Brit Marling, üniversiteden mezun olduktan sonra oyunculuk yapmaya karar veriyor. Los Angeles’a taşınıyor ve genelde korku filmlerinde şirin sarışın rollerini oynamak zorunda kalıyor. Bu işten sıkılan Brit, yazmaya karar veriyor ve The OA bu şekilde ortaya çıkıyor. Brad Pitt’in de aralarında bulunduğu Plan B yapımcı şirketi ve Netflix ile anlaştıktan sonra dizi hayata geçiriliyor.
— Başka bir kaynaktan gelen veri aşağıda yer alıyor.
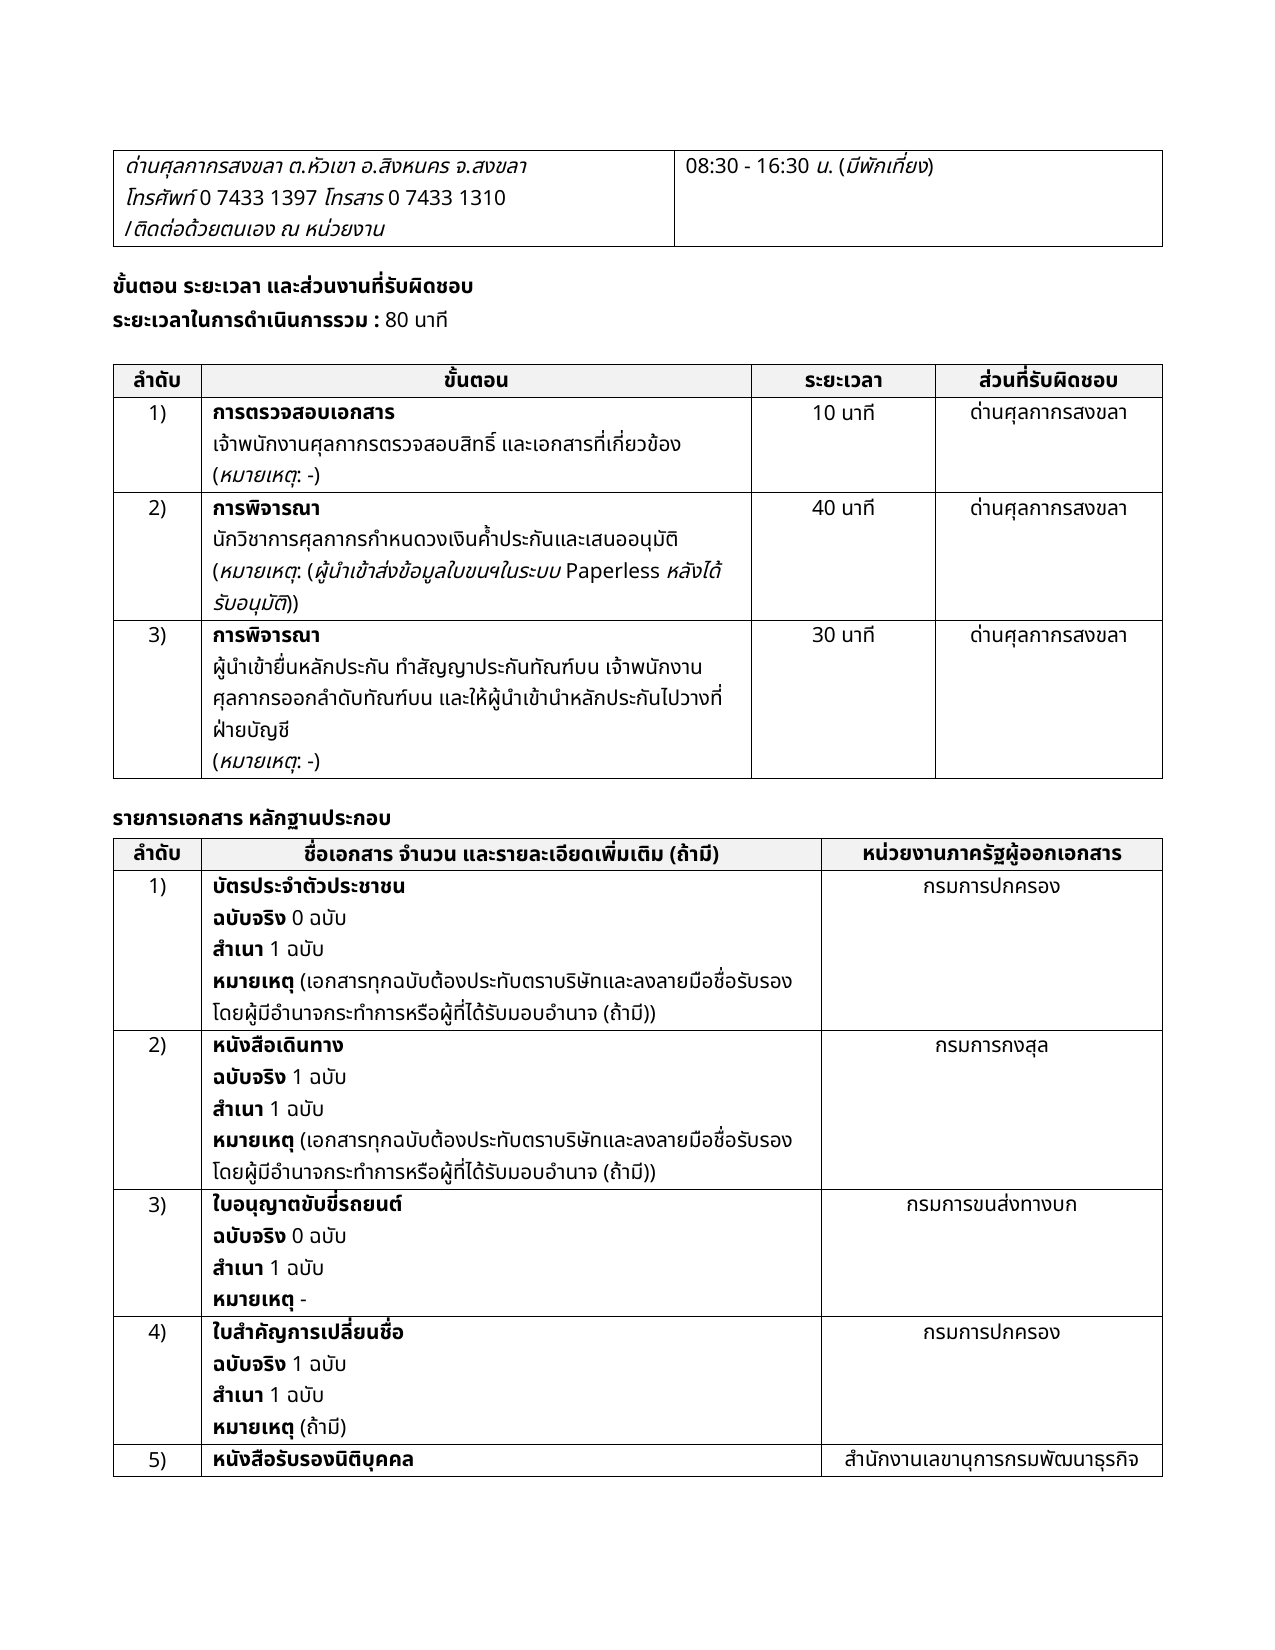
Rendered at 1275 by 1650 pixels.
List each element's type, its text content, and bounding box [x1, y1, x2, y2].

table_cell 3) [114, 1190, 201, 1316]
table_cell กรมการปกครอง [822, 1317, 1162, 1444]
table_cell กรมการปกครอง [822, 871, 1162, 1029]
table_header ขั้นตอน [202, 365, 751, 397]
table_cell การพิจารณา นักวิชาการศุลกากรกำหนดวงเงินค้ำประกันและเสนออนุมัติ (หมายเหตุ: (ผู้นำเข้าส่งข้อมูลใบขนฯในระบบ Paperless หลังได้รับอนุมัติ)) [202, 493, 751, 619]
table_cell กรมการกงสุล [822, 1031, 1162, 1189]
table_header ชื่อเอกสาร จำนวน และรายละเอียดเพิ่มเติม (ถ้ามี) [202, 839, 821, 870]
table_cell 1) [114, 398, 201, 492]
table_cell ด่านศุลกากรสงขลา [936, 493, 1162, 619]
table_cell 3) [114, 621, 201, 778]
table_cell บัตรประจำตัวประชาชน ฉบับจริง 0 ฉบับ สำเนา 1 ฉบับ (เอกสารทุกฉบับต้องประทับตราบริษัทและลงลายมือชื่อรับรองโดยผู้มีอำนาจกระทำการหรือผู้ที่ได้รับมอบอำนาจ (ถ้ามี)) [202, 871, 821, 1029]
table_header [114, 151, 674, 246]
table_cell 1) [114, 871, 201, 1029]
table_header ลำดับ [114, 365, 201, 397]
table_cell ด่านศุลกากรสงขลา [936, 621, 1162, 778]
table_cell ใบสำคัญการเปลี่ยนชื่อ ฉบับจริง 1 ฉบับ สำเนา 1 ฉบับ (ถ้ามี) [202, 1317, 821, 1444]
table_header ลำดับ [114, 839, 201, 870]
table_cell 40 นาที [752, 493, 935, 619]
text รายการเอกสาร หลักฐานประกอบ [112, 804, 1162, 835]
table_header ระยะเวลา [752, 365, 935, 397]
table_cell กรมการขนส่งทางบก [822, 1190, 1162, 1316]
table_cell 30 นาที [752, 621, 935, 778]
table_cell การตรวจสอบเอกสาร เจ้าพนักงานศุลกากรตรวจสอบสิทธิ์ และเอกสารที่เกี่ยวข้อง (หมายเหตุ: -) [202, 398, 751, 492]
table_cell ด่านศุลกากรสงขลา [936, 398, 1162, 492]
table_header หน่วยงานภาครัฐผู้ออกเอกสาร [822, 839, 1162, 870]
table_cell 5) [114, 1445, 201, 1476]
table_cell หนังสือเดินทาง ฉบับจริง 1 ฉบับ สำเนา 1 ฉบับ (เอกสารทุกฉบับต้องประทับตราบริษัทและลงลายมือชื่อรับรองโดยผู้มีอำนาจกระทำการหรือผู้ที่ได้รับมอบอำนาจ (ถ้ามี)) [202, 1031, 821, 1189]
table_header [675, 151, 1162, 246]
table_cell ใบอนุญาตขับขี่รถยนต์ ฉบับจริง 0 ฉบับ สำเนา 1 ฉบับ - [202, 1190, 821, 1316]
text ระยะเวลาในการดำเนินการรวม : 80 นาที [112, 306, 1162, 337]
table_header ส่วนที่รับผิดชอบ [936, 365, 1162, 397]
table_cell 2) [114, 1031, 201, 1189]
table_cell 4) [114, 1317, 201, 1444]
table_cell 2) [114, 493, 201, 619]
text ขั้นตอน ระยะเวลา และส่วนงานที่รับผิดชอบ [112, 272, 1162, 303]
table_cell สำนักงานเลขานุการกรมพัฒนาธุรกิจการค้า [822, 1445, 1162, 1476]
table_cell การพิจารณา ผู้นำเข้ายื่นหลักประกัน ทำสัญญาประกันทัณฑ์บน เจ้าพนักงานศุลกากรออกลำดับทัณฑ์บน และให้ผู้นำเข้านำหลักประกันไปวางที่ฝ่ายบัญชี (หมายเหตุ: -) [202, 621, 751, 778]
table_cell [202, 1445, 821, 1476]
table_cell 10 นาที [752, 398, 935, 492]
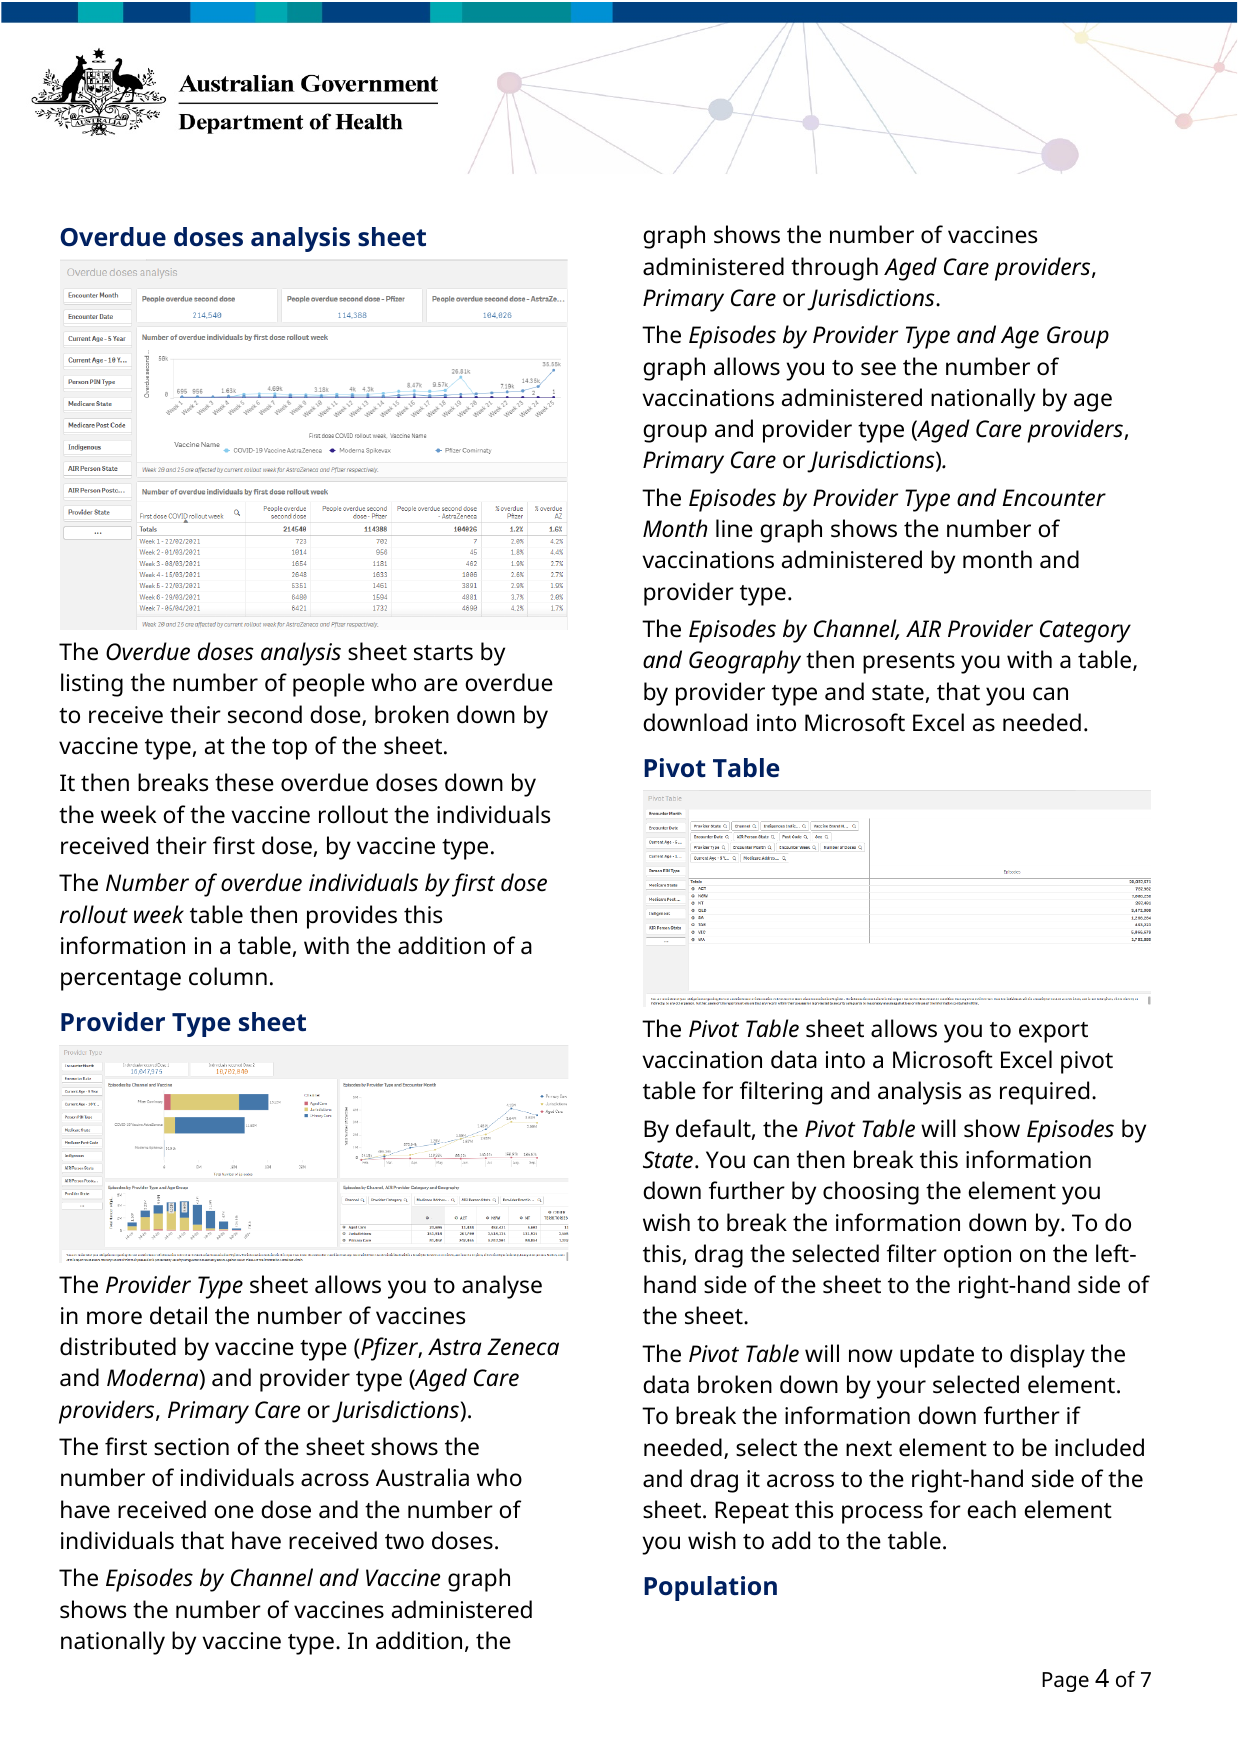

Bu dakikadan itibaren rolüne daha iyi ısınmak içinse, oyuncu bir dizi hazırlık sürecine giriyor. Özellikle saatlerce gözleri kapalı bir şekilde ev eşyalarını nasıl kullanabileceğini öğrenmeye çalışması, karakterin şimdiki gerçekçi duruşunu bizlere örnekleyen en önemli husus olarak öne çıkıyor.
Yapımın karakterlerini git gide olgunlaştırdığını da söyleyebiliriz. Henüz başlarda tipik sorunlu ergen rolünde olan Steve, sezon biterken sorumluluk almaya başlıyor. Diziden bir atıfla tarif etmek gerekirse ‘’Görünmez benliğini’’ oluşturmuş oluyor artık.
Öğretmen BBA işinden ve neredeyse kendinden nefret eder vaziyettedir. Steve okulun sorunlu çocuğu iken en kolay yol olan uzaklaştırma yolunu seçmek ister. Ancak Prairie ile yaptığı konuşma sayesinde kendini buluyor. Dizinin sonunda ise Steve’i kurtarabilmek için elli bin doları gözden çıkaracak duruma geliyor. Okul baskını sırasında hiç düşünmeden, onun deyimi ile ‘’çocuklarının’’ yanına koşması ile karakter değişimini tamamlamış oluyor. Doctor Hap ise karşısında oluşan zıtlık karşısında gelişim gösteriyor. Hap karakteri bilim ve mantığı simgeliyor. Karşısında ki zıtlık ise inanç, ilham ve maneviyat ile oluşturulan Prairie. İki karakter yaşadıkları olaylar ile birbirlerini geliştiriyor. Taviz vermez ve mükemmeliyetçi Dr. Hap yumuşuyor ve hatalar yapmaya başlıyor. Tıpkı bir duvarı andıran bu karakter, tutsaklarına sandviç yapılmasına dahi izin veriyor. Prairie ile neredeyse duygusal bir ilişki kuruyor. Ve hatta yeri geldiğinde ona her şeyi geride bırakıp gitmeyi dahi teklif ediyor. Prairie ise tüm yaşadıklarından sonra inancını yenilmez yapıyor. Ve bunun bir sonucu olarak tereddüt etmeden okula koşuyor. İster bir şizofren olsun isterse sağlıklı bir insan olsun, inancı onun gerçeği oluyor.
Sonuç olarak amiyane tabirle “Sağlam” olarak nitelendirebileceğimiz bir dizi izledik. Final bölümünde beklentimizin tamamen dışında bir bölüm ile karşılaşsak da ikinci sezon için heyecan duymamak elde değil. Nitekim güzel karakterler ve hikâyeler tükettik. Hikâyeyi dinleyen grubun arasında gibi, hikâyeyi dinledik, sanki bizde kaçırılmışız gibi tutsak hissettik. Gerildik, umutlandık, korktuk ve üzüldük. Ve umarım böyle güzel bir sezonu daha güzel bir devam sezonu ile taçlandıracaklardır.
*Son olarak Allison Wilke kimdir diye merak edenler olabilir. Çünkü dizinin sonunda ‘Inmemory of AllisonWilke’ diye bir yazı beliriyor. Allison dizinin yapımcılarından biri ve The OA yayınlanmadan önce hayatını kaybediyor.